当从某个来源获取的文本未正确格式化以便在可用的屏幕宽度内显示时,需要换行。这是通过使用以下程序包实现的,该程序包可以使用以下命令安装在我们的环境中。

pip install parawrap

下面的段落包含一个连续的单字符串文本。在应用 wrap 函数时,我们可以看到文本如何被分隔成以逗号分隔的多行。

import parawrap

text = "In late summer 1945, guests are gathered for the wedding reception of Don Vito Corleone's daughter Connie (Talia Shire) and Carlo Rizzi (Gianni Russo). Vito (Marlon Brando), the head of the Corleone Mafia family, is known to friends and associates as Godfather. He and Tom Hagen (Robert Duvall), the Corleone family lawyer, are hearing requests for favors because, according to Italian tradition, no Sicilian can refuse a request on his daughter's wedding day. One of the men who asks the Don for a favor is Amerigo Bonasera, a successful mortician and acquaintance of the Don, whose daughter was brutally beaten by two young men because she refused their advances; the men received minimal punishment from the presiding judge. The Don is disappointed in Bonasera, who'd avoided most contact with the Don due to Corleone's nefarious business dealings. The Don's wife is godmother to Bonasera's shamed daughter, a relationship the Don uses to extract new loyalty from the undertaker. The Don agrees to have his men punish the young men responsible (in a non-lethal manner) in return for future service if necessary."

print parawrap.wrap(text)

当我们运行以上程序时,我们得到了以下输出 −

['In late summer 1945, guests are gathered for the wedding reception of', "Don Vito Corleone's daughter Connie (Talia Shire) and Carlo Rizzi", '(Gianni Russo).

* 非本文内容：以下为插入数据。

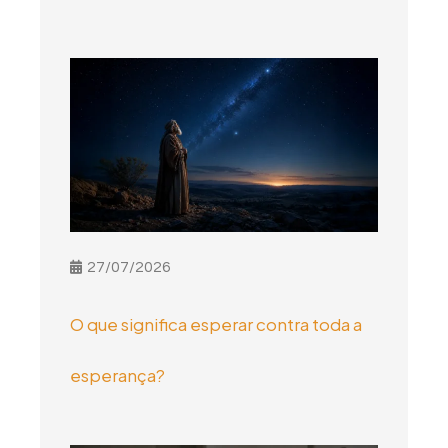
27/07/2026
O que significa esperar contra toda a
esperança?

Vito (Marlon Brando), the head of the Corleone Mafia', 'family, is known to friends and associates as Godfather. He and Tom', 'Hagen (Robert Duvall), the Corleone family lawyer, are hearing', 'requests for favors because, according to Italian tradition, no', "Sicilian can refuse a request on his daughter's wedding day. One of", 'the men who asks the Don for a favor is Amerigo Bonasera, a successful', 'mortician and acquaintance of the Don, whose daughter was brutally', 'beaten by two young men because she refused their advances; the men', 'received minimal punishment from the presiding judge. The Don is', "disappointed in Bonasera, who'd avoided most contact with the Don due", "to Corleone's nefarious business dealings. The Don's wife is godmother", "to Bonasera's shamed daughter, a relationship the Don uses to extract", 'new loyalty from the undertaker. The Don agrees to have his men punish', 'the young men responsible (in a non-lethal manner) in return for', 'future service if necessary.']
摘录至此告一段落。